ユーザーがVR HMD(ヘッドマウントディスプレイ)を被ると、そこはVR空間のスタジオだ。VR HMDで首の動きを、両手に持ったコントローラーで手の動きをトラッキングし、バーチャルキャラクターに反映させる仕組み。キャラクターを切り替えながら、生放送番組を配信できる。他のユーザーは、視聴者として番組を楽しめる他、自らもVR HMDを装着し、その放送に乱入(凸機能)してコミュニケーションも可能だ。
連携できる動画配信プラットフォームは、ニコニコ生放送、YouTube Live、ツイキャス、Twitch、OPENREC.tvなどに対応する。ニコニコ生放送の場合は、視聴者が書き込んだコメントがオブジェクトとしてVR空間のスタジオに雪のように降り、キャラクターが触れたりつかんだりできる。配信者と視聴者の双方向的なコミュニケーションを重視した機能だ。
4月13日に無料提供を始めたところ、Twitter上では「ドワンゴ」「バーチャルキャスト」がトレンド入りするなど反響を呼んだ。同社の助田徹臣さん(VR文化推進室 副室長)は「例えば、企業がプロモーション番組でゲームキャラクターなどをそのまま登場させ、世界観に合わせた配信が可能になる」と、法人向けのニーズも見込む。

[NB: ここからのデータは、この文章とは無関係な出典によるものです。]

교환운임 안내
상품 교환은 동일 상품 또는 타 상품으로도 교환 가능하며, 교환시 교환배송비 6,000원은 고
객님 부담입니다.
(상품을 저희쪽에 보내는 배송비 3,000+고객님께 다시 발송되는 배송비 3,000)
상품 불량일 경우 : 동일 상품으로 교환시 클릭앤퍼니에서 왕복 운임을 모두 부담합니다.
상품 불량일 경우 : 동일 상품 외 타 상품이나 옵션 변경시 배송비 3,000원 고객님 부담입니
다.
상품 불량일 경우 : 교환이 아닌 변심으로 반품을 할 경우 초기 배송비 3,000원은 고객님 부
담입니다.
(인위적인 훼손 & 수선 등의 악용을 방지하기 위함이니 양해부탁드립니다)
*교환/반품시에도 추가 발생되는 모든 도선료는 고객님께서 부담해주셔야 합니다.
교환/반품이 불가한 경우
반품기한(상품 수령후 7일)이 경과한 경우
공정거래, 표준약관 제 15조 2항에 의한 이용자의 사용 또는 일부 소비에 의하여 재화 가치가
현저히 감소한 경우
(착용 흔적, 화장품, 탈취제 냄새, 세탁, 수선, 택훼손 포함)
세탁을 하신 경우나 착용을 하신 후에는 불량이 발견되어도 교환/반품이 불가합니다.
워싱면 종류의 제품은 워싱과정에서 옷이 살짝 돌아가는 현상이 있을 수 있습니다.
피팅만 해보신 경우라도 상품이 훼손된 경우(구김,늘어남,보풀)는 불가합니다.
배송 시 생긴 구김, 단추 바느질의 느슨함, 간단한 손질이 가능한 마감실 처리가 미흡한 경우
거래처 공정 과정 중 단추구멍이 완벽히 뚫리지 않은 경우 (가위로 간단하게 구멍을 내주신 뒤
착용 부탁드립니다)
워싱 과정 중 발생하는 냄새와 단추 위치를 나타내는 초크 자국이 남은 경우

法人向けにキャラのカスタマイズ、運営ノウハウのアドバイスなど、コンサルティング事業を展開する他、ニコニコ本社(東京・池袋)のサテライトスタジオに、VTuberと出演者が共演できる設備を追加し、機材を含め収録用に貸し出す。透過型ディスプレイにキャラクターを映し出し、別部屋のアクターが動きを演じる。ディスプレイの裏側に設置したカメラがキャラクターの視点になり、出演者を追うことで「目線が合うコミュニケーション」が可能という。
「動画文化から生放送へと移り変わっているVTuberの潮流の中で、企業も一緒にVR文化を盛り上げたい」(助田副室長)
バーチャルキャラクターの外見をまとい演じるVTuberは“YouTube発祥”とのイメージもあるが、niconicoにもその下地はあった。同社は、モーションキャプチャー用のスタジオを都内に複数構える他、ライブハウス「ニコファーレ」(東京・六本木)でバーチャルキャラクターを投影する試みも披露してきた。
培ったノウハウを生かし、事業を本格化させるVR文化推進室は、4月1日に立ち上がったばかりだ。まずは質の高いVTuberを、同社プラットフォームに集めるところからスタートするという。配信に必要なVR機器と高性能PCは、合わせて十数万円からと比較的高価だが、そうした機材を購入しているほど熱心なクリエイターに、配信のしやすさ、「コメントが降る」など独自機能を訴求し、取り込みたい考えだ。
niconicoは、正念場を迎えている。2017年11月に発表した新バージョン「く」にはユーザーから「新機能より基本機能の改善を優先すべき」と批判が集まり、画質や読み込みの高速化など改善を進める難しい局面だが、今回のバーチャルキャストには温かい意見が目立った。助田副室長は「あくまで個人的な意見だが」と前置きした上で、「ユーザーにとって存在感がある独自機能を生かし、マインドシェアを取ることが、niconicoの復権につながると思っている」と話した。